Она повернулась к нему, этому рыжему человеку, который тоже не спал, а молча лежал, глядя на сужавшийся кверху белесый потолок, и прижалась к нему, прильнула, зарылась в него лицом, так что было невозможно дышать.
— Что ты сделал? — спросила она. — Что ты со мною сделал?
Он, как всегда, молчал.
Только улыбался, тоже счастливый, улыбался, не разжимая губ.
— Это было? — спрашивала она себя потом уже, когда осталась одна, забираясь в мансарду и лежа на скрипучем деревянном топчане.
— Это правда было? Или только приснилось мне? — спрашивала она, глядя на скошенный потолок, все так же белевший в лунном свете.
— Может, это был сон? Чудный сон? — спрашивала себя снова и снова.
Старая женщина сидела в мягком, глубоком кресле и неотрывно глядела на рыжего человека, дожидаясь, когда он заговорит, потому что каждый сказал уже хотя бы несколько слов, и женщина с потертым чемоданчиком, и девушка-солдатка, и другая, постарше, может быть, офицер, только он один молчал, понурив голову.

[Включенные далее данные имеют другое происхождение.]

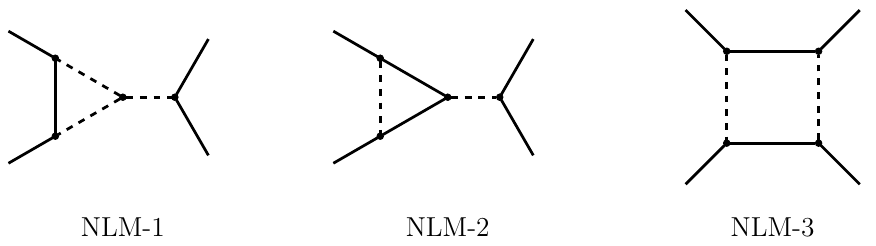
Figure 6 . The genuine one-loop diagrams for long-range 0 νββ decay in the mass basis. Notice that the external leg of Higgs is removed after electroweak symmetry breaking.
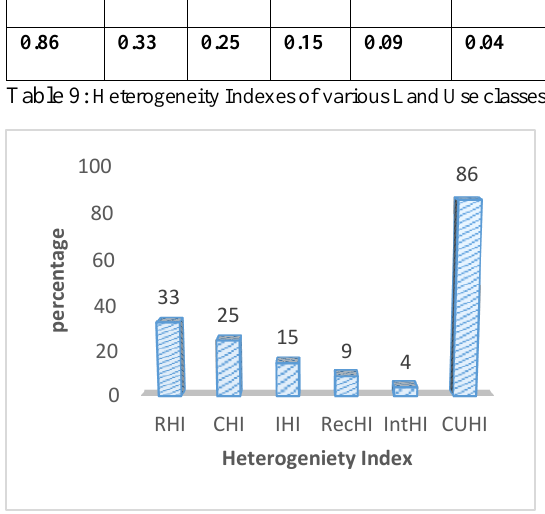
Figure 10: Percentage Contribution of Heterogeneity Index to Traffic Congestion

Ей очень хотелось подойти, расстегнуть его пиджак и посмотреть, есть ли под пиджаком номер, который оканчивается знакомыми цифрами.
Хорошо, если бы человек вдруг сам расстегнул пиджак: было жарко, тут, наверное, всегда жарко, в этом крае пустыни.
И еще он мог заговорить.
Ему же не весь язык вырвали, половину лишь, так что за столько лет он мог научиться говорить, у него было уйма времени. Не так ли?